■ Record extracts ■
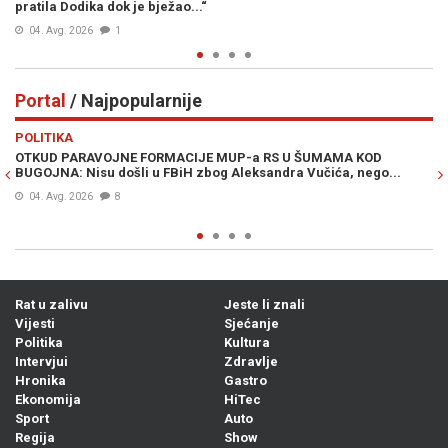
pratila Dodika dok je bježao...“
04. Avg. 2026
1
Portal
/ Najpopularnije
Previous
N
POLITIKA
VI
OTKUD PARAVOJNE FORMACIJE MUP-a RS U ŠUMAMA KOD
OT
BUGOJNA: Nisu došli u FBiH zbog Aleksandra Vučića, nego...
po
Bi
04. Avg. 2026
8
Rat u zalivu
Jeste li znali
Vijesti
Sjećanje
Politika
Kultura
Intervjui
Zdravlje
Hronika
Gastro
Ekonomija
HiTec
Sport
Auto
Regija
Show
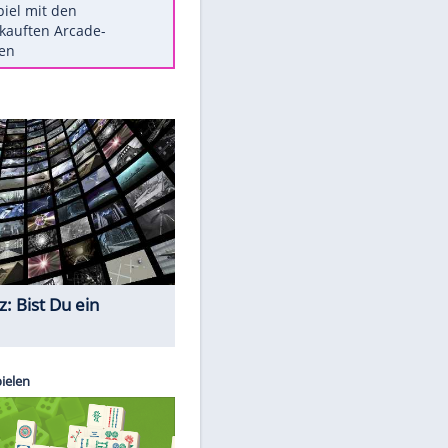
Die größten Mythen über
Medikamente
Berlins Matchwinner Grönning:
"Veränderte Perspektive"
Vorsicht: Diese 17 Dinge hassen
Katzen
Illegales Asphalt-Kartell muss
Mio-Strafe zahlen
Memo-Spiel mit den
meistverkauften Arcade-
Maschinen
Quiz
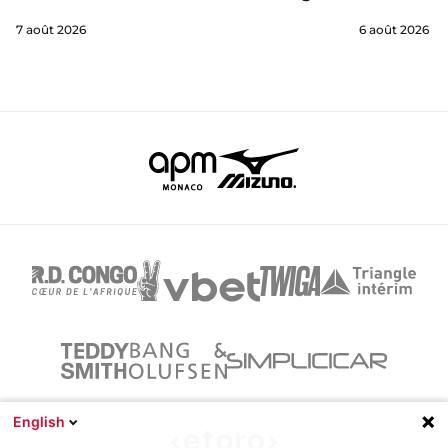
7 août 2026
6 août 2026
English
...
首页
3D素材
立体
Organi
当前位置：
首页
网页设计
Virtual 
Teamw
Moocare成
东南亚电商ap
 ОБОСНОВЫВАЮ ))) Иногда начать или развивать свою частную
...
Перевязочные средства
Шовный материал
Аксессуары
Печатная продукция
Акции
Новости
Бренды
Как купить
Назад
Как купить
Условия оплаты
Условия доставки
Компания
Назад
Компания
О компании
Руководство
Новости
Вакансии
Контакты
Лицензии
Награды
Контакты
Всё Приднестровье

■ Instructions for the task ■
Copy the material above, from the line containing "Перевязочные средства" down to the line containing "Всё Приднестровье", with both of those lines included.

■ Answer section ■
Перевязочные средства
Шовный материал
Аксессуары
Печатная продукция
Акции
Новости
Бренды
Как купить
Назад
Как купить
Условия оплаты
Условия доставки
Компания
Назад
Компания
О компании
Руководство
Новости
Вакансии
Контакты
Лицензии
Награды
Контакты
Всё Приднестровье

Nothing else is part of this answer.